Exercise objective -
Please filter the entries for the word "none" and copy every line that has it.

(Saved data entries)
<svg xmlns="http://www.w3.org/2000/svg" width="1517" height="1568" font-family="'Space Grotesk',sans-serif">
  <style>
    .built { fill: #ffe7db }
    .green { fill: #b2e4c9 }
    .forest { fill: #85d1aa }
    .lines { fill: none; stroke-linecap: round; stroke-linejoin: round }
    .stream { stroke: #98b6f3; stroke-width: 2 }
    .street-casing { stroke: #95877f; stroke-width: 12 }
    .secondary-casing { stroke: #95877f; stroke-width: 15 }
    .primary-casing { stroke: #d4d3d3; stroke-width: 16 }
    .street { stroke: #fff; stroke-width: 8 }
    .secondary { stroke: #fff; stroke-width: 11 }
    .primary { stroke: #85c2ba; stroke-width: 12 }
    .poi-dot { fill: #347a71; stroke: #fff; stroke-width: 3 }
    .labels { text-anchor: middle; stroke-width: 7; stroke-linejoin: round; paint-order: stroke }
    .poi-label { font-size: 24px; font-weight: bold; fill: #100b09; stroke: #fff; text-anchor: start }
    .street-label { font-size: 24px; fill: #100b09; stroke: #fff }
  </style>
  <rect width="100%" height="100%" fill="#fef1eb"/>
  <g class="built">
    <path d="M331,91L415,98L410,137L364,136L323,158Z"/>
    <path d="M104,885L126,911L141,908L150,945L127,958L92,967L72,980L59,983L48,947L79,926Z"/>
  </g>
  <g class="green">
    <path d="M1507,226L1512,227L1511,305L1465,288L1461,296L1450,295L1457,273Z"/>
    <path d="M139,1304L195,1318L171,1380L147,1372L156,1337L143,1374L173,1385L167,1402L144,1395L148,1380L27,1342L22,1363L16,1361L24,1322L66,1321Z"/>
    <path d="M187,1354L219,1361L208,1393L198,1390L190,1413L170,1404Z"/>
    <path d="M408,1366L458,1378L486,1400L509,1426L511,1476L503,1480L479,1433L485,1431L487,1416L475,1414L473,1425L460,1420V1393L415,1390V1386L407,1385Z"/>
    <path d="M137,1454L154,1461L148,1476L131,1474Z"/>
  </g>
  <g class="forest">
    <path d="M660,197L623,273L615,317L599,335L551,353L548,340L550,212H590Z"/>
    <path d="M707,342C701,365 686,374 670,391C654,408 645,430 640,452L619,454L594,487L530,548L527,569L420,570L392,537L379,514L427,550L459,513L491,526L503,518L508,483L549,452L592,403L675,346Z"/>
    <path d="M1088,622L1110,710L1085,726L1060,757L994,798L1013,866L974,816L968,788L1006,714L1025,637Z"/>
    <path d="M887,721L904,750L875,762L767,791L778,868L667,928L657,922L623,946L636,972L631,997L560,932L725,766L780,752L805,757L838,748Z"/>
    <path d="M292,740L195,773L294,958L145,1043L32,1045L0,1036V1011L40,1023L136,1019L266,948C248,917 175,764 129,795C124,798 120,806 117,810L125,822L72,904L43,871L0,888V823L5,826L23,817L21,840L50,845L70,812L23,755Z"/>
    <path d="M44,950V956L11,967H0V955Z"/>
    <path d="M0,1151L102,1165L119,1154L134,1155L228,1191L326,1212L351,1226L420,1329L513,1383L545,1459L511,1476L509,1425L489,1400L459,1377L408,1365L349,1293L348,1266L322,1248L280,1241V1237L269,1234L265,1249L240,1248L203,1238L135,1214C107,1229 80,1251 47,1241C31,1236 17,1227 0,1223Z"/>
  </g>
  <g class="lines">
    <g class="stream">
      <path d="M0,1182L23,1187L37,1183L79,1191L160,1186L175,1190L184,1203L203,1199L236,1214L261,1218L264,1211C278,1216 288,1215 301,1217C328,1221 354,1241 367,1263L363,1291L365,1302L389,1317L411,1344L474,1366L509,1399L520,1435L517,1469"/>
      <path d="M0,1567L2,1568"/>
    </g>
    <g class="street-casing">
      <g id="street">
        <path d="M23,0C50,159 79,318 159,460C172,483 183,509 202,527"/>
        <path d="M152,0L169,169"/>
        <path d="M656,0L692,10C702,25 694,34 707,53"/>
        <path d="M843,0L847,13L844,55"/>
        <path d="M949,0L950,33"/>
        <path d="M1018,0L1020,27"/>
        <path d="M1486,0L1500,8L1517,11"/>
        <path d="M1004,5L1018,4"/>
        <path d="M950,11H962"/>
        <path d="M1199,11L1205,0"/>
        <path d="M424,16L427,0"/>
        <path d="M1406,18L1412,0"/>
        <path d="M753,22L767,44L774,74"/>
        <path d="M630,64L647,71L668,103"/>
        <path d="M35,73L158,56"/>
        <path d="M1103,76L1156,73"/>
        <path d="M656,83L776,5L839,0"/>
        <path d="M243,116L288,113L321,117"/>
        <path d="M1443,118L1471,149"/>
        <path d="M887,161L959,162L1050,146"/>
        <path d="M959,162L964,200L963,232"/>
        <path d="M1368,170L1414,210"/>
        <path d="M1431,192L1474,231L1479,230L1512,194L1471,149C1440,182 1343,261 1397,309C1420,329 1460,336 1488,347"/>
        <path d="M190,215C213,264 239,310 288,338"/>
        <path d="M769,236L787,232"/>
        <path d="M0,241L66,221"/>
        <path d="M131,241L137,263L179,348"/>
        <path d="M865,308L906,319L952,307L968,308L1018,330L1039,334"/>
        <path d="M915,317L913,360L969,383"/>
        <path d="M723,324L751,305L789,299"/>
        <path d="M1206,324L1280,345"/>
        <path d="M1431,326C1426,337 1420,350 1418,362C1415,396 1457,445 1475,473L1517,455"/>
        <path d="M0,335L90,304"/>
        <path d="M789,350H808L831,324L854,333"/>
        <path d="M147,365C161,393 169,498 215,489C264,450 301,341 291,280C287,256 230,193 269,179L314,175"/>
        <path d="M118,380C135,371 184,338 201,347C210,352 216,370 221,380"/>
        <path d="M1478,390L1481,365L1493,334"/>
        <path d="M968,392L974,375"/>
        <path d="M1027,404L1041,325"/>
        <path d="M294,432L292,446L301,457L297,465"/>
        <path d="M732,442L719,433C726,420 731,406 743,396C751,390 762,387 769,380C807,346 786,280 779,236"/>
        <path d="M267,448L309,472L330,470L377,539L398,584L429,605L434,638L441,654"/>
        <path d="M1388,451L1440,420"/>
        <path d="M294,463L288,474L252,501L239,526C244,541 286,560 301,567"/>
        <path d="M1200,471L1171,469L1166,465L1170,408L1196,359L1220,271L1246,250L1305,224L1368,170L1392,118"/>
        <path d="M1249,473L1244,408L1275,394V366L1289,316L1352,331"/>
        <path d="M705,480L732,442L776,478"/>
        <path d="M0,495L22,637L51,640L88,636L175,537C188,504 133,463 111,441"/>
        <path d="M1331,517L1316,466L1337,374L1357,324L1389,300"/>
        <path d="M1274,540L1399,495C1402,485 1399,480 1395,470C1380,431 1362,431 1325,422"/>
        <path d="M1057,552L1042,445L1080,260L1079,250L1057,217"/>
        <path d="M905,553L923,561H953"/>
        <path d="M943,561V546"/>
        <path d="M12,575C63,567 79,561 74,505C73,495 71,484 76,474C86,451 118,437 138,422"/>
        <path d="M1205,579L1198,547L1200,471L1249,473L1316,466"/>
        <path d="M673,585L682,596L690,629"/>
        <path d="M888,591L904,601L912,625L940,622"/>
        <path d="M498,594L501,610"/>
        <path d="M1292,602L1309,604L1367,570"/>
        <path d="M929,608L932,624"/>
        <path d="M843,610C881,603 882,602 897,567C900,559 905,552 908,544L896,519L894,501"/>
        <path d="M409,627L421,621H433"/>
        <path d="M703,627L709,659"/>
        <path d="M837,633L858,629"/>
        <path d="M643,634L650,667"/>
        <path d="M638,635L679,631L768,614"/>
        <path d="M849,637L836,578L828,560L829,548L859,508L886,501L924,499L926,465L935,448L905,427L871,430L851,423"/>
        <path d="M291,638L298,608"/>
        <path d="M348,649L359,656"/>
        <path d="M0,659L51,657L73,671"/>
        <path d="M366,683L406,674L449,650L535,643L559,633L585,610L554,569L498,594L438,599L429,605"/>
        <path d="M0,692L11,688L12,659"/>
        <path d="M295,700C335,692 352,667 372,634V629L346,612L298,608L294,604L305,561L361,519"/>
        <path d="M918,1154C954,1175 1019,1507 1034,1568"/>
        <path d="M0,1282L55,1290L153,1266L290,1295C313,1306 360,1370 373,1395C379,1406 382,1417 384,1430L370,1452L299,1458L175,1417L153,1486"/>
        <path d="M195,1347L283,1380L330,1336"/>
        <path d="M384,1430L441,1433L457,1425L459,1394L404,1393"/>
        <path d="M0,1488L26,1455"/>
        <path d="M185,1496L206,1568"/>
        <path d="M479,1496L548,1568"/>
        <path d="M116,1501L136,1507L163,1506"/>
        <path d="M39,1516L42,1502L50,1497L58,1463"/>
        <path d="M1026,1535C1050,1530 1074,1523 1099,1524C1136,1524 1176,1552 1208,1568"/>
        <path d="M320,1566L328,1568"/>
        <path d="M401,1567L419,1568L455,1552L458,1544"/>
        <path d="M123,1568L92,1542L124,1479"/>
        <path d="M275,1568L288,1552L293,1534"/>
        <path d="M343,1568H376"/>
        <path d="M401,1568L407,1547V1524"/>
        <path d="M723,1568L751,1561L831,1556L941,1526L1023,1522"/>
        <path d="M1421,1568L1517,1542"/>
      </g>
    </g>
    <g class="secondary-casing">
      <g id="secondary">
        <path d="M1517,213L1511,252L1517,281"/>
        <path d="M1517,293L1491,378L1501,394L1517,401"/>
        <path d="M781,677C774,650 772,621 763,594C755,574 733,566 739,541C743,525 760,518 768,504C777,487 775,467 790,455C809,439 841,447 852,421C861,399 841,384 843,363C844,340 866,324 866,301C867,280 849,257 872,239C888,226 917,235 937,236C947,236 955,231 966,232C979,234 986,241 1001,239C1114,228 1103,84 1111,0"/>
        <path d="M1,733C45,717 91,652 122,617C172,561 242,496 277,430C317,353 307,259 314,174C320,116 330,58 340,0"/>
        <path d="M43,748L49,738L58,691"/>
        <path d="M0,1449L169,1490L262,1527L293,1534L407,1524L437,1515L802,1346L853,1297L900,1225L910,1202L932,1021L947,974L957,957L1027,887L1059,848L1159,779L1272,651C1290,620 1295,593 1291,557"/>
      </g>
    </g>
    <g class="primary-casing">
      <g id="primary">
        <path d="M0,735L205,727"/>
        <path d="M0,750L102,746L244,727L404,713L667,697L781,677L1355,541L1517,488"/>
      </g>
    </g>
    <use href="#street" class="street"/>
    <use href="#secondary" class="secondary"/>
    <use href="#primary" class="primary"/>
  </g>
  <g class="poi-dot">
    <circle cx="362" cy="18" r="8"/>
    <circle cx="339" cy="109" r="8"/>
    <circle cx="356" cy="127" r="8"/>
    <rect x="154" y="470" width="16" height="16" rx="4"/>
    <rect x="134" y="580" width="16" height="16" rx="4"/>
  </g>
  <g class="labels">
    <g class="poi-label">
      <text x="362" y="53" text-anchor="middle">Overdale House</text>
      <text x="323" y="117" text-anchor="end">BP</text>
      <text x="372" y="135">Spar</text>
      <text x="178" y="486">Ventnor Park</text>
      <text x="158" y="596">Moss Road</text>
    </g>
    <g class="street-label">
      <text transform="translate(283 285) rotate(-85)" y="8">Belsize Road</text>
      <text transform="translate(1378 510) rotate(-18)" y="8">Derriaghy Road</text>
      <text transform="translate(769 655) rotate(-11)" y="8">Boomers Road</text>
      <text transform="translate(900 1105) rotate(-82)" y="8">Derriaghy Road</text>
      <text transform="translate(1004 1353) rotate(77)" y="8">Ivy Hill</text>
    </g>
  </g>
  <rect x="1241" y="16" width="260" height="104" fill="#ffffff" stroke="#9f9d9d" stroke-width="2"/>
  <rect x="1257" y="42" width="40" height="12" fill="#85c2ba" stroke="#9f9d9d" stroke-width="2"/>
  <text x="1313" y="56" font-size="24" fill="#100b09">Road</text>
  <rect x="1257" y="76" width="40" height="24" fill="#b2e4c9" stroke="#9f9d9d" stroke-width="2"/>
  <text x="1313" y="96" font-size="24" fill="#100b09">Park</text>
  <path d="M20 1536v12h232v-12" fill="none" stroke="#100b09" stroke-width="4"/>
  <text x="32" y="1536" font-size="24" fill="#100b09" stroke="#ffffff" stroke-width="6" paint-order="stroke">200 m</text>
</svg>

Result -
    .lines { fill: none; stroke-linecap: round; stroke-linejoin: round }
  <path d="M20 1536v12h232v-12" fill="none" stroke="#100b09" stroke-width="4"/>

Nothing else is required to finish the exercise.